• Prompt:
Output, word for word, the span of lines that starts at the one containing "217 461 2.64" and ends at the last line of the records.
Top of The records
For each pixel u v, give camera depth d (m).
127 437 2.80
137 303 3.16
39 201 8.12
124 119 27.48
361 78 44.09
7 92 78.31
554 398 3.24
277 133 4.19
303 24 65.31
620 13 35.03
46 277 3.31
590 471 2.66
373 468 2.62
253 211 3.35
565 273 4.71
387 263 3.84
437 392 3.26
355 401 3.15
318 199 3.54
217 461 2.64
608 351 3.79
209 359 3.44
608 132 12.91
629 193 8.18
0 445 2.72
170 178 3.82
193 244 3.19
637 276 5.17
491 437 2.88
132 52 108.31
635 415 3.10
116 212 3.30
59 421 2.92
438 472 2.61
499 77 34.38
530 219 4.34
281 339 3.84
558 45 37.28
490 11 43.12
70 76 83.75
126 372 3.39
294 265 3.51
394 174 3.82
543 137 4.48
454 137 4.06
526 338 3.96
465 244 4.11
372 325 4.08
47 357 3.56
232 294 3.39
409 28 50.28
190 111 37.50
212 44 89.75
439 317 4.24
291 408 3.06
Bottom of The records
• Exercise result:
217 461 2.64
608 351 3.79
209 359 3.44
608 132 12.91
629 193 8.18
0 445 2.72
170 178 3.82
193 244 3.19
637 276 5.17
491 437 2.88
132 52 108.31
635 415 3.10
116 212 3.30
59 421 2.92
438 472 2.61
499 77 34.38
530 219 4.34
281 339 3.84
558 45 37.28
490 11 43.12
70 76 83.75
126 372 3.39
294 265 3.51
394 174 3.82
543 137 4.48
454 137 4.06
526 338 3.96
465 244 4.11
372 325 4.08
47 357 3.56
232 294 3.39
409 28 50.28
190 111 37.50
212 44 89.75
439 317 4.24
291 408 3.06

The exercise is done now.